А в голосовом, отправленном через час после того, как я уснул, она говорила матери:
«Сегодня было почти как раньше. Он был милым. Вспоминал, носил мои котлеты в общагу. И знаешь, мам, мне стало так жалко его в этот момент. Жалко и страшно. Потому что я смотрела на него, слушала, и… ничего. Ни одной искры. Только пустота и это вечное чувство вины. Винюсь за то, что не могу его любить. Винюсь за то, что играю эту роль. Иногда думаю — вот он обнимет меня, а я чувствую лишь легкую брезгливость. Как будто ко мне прикоснулся чужой, навязчивый человек. Ужасно, да? Я в ловушке. Он — хороший человек, он не делает ничего плохого. Он просто… он не мой. И уже никогда не будет».
Я сидел в полной тишине после того, как голос ее умолк. Наушники давили на уши. В комнате было темно, на экране ноутбука горела лишь иконка последнего прослушанного файла.
«Он просто… он не мой. И уже никогда не будет».

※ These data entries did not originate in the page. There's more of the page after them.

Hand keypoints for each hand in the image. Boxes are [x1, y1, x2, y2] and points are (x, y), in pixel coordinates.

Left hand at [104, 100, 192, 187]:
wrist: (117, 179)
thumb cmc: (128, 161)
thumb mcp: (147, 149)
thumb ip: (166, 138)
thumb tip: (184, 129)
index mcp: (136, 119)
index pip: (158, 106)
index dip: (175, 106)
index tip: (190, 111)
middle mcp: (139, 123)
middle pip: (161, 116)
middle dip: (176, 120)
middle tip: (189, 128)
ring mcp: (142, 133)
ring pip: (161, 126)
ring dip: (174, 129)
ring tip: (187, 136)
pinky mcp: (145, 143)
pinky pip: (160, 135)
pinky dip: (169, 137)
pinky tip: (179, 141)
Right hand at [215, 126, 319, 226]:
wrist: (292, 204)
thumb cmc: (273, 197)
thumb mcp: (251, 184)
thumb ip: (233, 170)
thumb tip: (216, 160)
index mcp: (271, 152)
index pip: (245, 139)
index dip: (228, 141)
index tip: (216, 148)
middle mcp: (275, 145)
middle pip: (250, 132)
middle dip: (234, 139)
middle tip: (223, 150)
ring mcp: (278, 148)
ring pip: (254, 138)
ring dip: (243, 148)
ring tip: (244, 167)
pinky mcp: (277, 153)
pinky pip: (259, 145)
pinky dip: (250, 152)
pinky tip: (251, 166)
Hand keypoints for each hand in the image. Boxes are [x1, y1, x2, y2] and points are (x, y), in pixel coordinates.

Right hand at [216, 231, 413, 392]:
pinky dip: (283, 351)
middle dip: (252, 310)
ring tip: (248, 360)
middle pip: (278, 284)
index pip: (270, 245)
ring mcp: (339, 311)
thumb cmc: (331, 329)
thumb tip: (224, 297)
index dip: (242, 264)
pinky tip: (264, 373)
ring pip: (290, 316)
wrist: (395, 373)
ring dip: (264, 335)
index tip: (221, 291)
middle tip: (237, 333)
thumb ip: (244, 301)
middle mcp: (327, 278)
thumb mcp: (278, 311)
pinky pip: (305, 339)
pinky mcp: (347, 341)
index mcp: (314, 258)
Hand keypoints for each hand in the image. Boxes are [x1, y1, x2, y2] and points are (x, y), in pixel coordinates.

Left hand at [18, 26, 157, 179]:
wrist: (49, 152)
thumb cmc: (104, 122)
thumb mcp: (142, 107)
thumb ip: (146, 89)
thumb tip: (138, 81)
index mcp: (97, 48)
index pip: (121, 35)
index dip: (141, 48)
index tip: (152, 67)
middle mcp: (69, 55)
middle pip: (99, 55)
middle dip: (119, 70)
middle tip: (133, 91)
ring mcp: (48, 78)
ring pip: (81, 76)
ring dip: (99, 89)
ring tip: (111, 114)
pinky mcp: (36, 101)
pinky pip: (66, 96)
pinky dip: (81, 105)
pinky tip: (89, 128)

Все сложилось в единую, безупречно ясную картину. Не было громкой измены, не было тайных счетов или пьяных скандалов. Была тихая, методичная смерть любви, зафиксированная в цифровых записях. И я, объект этого холодного исследования, жил рядом, строил воздушные замки из ее вымученных улыбок и невзначай брошенных «ладно».
Она вернулась ближе к полуночи, в хорошем настроении, пахнущая вином и морозным воздухом.
— Ты еще не спишь? — удивилась она, видя свет из гостиной.
Я закрыл ноутбук и посмотрел на нее. Смотрел на женщину, которая уже год как разлюбила меня, но продолжала играть роль жены из жалости, привычки и боязни разрушить свою репутацию «хорошей женщины». На актрису, уставшую от своей роли.
— Нет, — тихо сказал я. — Ждал тебя.
Она улыбнулась. Такая же усталая, чуть отстраненная улыбка, Ого. Ничего не подозревающая.
— Милый, — сказала она, проходя в спальню. — Пойдем спать.
Я остался сидеть в темноте. Слово «милый» теперь звучало как приговор. Как последняя, автоматическая реплика в пьесе, которую пора заканчивать. Завтра. Или послезавтра. Но я больше не мог быть зрителем в этом театре. Даже из жалости.